**Collected data**
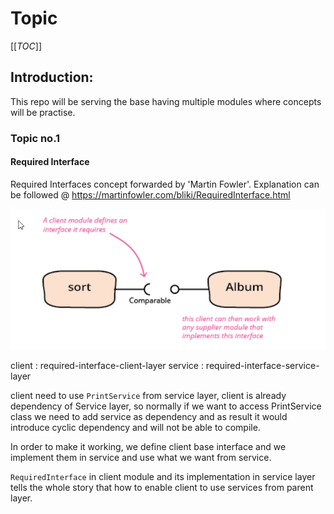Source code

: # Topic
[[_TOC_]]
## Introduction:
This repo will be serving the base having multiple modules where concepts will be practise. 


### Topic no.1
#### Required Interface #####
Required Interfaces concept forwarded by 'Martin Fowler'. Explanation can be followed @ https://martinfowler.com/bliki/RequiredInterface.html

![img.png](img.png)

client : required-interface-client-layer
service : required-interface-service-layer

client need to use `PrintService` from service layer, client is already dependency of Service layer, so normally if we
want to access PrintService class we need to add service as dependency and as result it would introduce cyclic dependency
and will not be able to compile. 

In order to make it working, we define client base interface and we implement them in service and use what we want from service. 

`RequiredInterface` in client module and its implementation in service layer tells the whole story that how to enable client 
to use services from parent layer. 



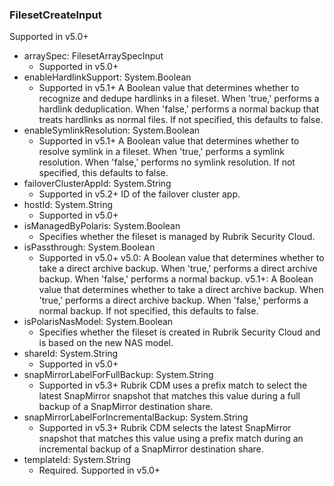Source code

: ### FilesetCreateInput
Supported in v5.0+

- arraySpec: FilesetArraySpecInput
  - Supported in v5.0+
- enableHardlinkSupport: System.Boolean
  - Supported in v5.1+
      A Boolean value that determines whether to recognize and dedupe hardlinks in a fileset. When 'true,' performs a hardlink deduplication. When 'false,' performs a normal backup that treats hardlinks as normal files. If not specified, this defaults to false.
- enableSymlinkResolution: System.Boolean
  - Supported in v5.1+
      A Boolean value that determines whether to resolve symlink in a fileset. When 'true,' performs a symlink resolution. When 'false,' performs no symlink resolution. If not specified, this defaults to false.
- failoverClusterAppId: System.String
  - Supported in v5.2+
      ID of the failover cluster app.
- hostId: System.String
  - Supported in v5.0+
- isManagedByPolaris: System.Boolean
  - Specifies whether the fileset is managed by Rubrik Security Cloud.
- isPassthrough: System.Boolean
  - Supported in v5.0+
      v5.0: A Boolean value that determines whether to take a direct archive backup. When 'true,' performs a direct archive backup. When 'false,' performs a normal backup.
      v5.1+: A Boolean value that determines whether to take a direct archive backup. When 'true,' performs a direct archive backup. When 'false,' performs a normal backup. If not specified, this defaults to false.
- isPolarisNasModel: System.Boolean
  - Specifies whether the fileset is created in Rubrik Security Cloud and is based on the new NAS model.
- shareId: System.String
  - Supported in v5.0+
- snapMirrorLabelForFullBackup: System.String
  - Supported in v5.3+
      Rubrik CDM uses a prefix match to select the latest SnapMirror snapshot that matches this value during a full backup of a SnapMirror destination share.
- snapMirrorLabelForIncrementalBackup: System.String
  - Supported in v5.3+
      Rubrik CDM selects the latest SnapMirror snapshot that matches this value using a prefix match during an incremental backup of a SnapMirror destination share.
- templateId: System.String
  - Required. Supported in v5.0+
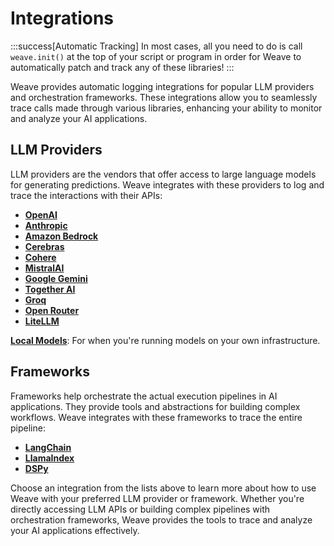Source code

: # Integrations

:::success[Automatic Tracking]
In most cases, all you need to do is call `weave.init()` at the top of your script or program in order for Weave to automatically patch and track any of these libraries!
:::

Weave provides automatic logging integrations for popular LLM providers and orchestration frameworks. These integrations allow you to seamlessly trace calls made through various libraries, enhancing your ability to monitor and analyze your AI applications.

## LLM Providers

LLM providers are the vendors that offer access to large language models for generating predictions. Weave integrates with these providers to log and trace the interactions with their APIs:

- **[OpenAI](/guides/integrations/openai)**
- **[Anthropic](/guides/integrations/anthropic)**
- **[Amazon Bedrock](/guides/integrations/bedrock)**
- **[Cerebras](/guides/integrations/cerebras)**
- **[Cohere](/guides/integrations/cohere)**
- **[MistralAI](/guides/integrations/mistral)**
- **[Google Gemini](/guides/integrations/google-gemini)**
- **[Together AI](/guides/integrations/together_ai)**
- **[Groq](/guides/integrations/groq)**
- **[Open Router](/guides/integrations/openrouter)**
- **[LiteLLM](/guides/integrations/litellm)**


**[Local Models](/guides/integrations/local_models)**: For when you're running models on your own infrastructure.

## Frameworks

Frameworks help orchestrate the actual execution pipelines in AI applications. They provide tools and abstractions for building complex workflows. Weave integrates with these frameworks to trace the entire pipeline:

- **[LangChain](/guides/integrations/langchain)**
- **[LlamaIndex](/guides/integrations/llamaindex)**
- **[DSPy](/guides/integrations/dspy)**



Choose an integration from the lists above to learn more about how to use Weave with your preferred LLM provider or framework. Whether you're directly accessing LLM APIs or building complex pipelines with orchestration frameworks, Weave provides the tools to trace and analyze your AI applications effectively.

--

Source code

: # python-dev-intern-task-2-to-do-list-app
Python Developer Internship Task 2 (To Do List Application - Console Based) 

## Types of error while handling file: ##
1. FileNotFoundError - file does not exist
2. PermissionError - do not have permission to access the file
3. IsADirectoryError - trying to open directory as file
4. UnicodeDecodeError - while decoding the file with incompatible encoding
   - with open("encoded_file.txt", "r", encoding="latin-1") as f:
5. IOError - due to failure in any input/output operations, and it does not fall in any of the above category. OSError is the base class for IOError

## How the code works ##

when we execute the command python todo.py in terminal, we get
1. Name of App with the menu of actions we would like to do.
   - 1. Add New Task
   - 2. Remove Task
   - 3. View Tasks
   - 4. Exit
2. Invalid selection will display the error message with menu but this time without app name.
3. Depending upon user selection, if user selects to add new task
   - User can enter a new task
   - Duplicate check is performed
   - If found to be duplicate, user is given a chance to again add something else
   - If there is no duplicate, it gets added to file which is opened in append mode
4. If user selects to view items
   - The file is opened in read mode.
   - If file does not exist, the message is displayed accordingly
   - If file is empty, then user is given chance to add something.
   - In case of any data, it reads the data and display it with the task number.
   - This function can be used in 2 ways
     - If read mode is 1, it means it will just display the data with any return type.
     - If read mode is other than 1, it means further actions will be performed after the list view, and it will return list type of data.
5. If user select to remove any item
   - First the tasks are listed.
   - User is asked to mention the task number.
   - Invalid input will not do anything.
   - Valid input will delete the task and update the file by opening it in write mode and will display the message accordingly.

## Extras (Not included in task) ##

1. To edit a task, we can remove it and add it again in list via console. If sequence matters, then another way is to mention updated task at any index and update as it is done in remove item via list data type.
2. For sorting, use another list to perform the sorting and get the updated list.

---

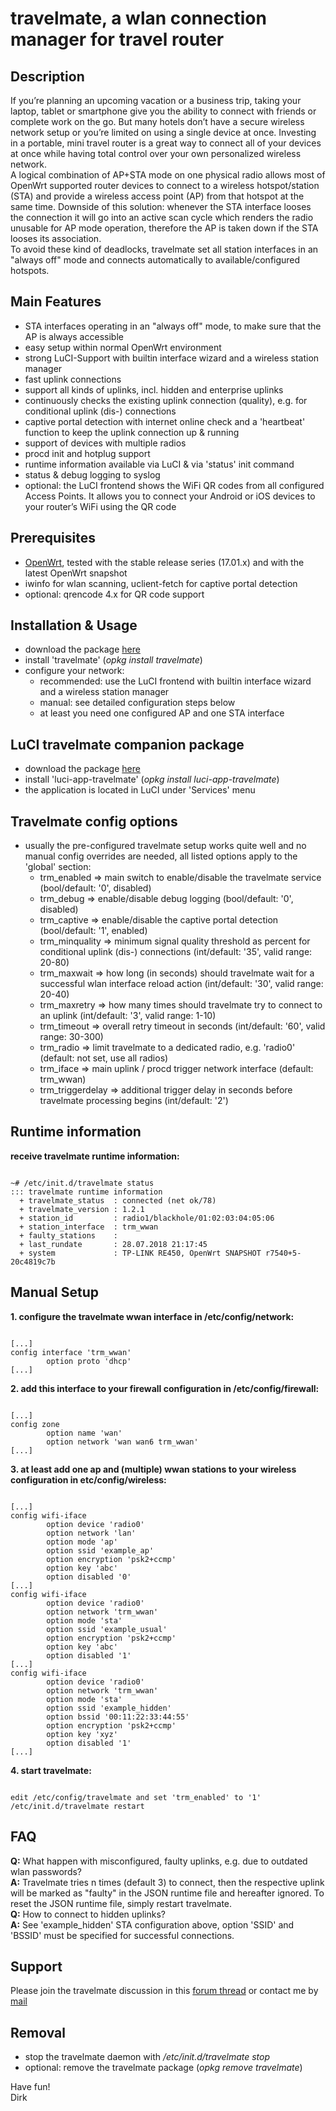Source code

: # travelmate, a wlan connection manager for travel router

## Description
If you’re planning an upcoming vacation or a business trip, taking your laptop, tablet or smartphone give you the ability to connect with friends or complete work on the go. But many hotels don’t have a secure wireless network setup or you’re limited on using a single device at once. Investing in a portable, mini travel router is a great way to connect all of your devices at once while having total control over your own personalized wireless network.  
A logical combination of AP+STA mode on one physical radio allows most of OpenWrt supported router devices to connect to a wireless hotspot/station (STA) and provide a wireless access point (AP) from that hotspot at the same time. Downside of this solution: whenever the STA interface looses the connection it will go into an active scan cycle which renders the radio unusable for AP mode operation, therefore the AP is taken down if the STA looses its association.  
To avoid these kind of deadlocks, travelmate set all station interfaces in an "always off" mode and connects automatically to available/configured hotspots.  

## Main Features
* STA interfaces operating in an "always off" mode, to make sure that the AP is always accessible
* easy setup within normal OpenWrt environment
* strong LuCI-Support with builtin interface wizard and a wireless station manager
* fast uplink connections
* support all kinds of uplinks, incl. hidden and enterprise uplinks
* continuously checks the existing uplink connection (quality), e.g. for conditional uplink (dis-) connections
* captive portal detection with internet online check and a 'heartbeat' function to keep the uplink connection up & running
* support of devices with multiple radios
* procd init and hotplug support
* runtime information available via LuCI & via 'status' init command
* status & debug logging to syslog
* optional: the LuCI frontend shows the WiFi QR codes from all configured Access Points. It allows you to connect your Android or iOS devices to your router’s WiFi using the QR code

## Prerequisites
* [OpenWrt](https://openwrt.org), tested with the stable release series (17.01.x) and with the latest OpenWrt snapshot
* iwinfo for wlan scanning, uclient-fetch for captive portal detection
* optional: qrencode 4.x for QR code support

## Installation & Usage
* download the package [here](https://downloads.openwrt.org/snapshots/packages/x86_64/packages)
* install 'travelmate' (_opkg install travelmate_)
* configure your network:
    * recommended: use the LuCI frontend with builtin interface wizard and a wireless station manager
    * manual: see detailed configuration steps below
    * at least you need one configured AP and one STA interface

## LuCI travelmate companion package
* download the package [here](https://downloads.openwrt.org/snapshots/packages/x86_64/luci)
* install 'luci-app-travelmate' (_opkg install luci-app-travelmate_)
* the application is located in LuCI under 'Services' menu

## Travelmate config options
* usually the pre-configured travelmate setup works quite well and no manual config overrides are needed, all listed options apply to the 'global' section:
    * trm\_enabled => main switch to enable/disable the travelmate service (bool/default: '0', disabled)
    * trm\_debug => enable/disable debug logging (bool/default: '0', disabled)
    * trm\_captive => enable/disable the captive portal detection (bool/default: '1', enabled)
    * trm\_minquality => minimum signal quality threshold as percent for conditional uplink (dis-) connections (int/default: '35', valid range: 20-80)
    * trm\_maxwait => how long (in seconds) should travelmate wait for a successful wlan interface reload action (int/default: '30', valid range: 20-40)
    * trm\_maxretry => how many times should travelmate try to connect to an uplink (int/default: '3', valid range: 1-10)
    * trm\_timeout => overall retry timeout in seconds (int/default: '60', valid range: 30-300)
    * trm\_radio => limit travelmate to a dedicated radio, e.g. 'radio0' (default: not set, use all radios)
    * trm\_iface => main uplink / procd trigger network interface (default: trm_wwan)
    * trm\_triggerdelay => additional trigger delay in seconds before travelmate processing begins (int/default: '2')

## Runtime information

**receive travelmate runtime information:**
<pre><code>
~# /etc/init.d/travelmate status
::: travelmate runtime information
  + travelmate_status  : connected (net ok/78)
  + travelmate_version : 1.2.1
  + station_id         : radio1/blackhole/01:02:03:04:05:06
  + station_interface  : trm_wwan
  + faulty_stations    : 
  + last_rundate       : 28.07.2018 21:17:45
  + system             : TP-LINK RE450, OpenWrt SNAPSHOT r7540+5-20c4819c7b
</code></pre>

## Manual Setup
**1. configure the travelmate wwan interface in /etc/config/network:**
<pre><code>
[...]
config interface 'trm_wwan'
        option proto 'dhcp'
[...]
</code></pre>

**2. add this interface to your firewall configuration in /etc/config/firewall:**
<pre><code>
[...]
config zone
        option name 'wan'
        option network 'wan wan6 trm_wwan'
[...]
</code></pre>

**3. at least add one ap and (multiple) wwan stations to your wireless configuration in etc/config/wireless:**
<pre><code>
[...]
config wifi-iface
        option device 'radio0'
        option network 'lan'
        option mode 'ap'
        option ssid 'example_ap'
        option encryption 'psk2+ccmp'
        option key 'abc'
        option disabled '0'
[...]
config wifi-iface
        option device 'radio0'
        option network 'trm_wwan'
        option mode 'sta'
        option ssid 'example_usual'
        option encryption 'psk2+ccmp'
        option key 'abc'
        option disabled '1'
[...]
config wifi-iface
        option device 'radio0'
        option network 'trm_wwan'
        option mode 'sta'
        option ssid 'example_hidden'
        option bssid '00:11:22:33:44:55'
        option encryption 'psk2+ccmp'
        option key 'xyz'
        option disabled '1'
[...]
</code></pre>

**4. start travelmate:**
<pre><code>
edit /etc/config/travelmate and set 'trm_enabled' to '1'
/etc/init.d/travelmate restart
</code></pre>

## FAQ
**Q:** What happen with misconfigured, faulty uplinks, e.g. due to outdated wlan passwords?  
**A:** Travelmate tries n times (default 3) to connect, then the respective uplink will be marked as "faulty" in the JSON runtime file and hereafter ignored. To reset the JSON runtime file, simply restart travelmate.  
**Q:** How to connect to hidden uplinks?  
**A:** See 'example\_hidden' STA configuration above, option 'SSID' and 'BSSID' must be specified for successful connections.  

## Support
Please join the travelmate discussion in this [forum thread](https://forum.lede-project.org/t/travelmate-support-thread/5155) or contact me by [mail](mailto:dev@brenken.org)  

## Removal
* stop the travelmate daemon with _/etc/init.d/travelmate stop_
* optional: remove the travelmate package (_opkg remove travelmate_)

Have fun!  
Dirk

**Directive**
There is a line with "- **[Cohere](/guides/integrations/cohere)**" and a line with "- **[Open Router](/guides/integrations/openrouter)**" above. Copy exactly those two lines and all lines between them, with nothing else.

**Task result**
- **[Cohere](/guides/integrations/cohere)**
- **[MistralAI](/guides/integrations/mistral)**
- **[Google Gemini](/guides/integrations/google-gemini)**
- **[Together AI](/guides/integrations/together_ai)**
- **[Groq](/guides/integrations/groq)**
- **[Open Router](/guides/integrations/openrouter)**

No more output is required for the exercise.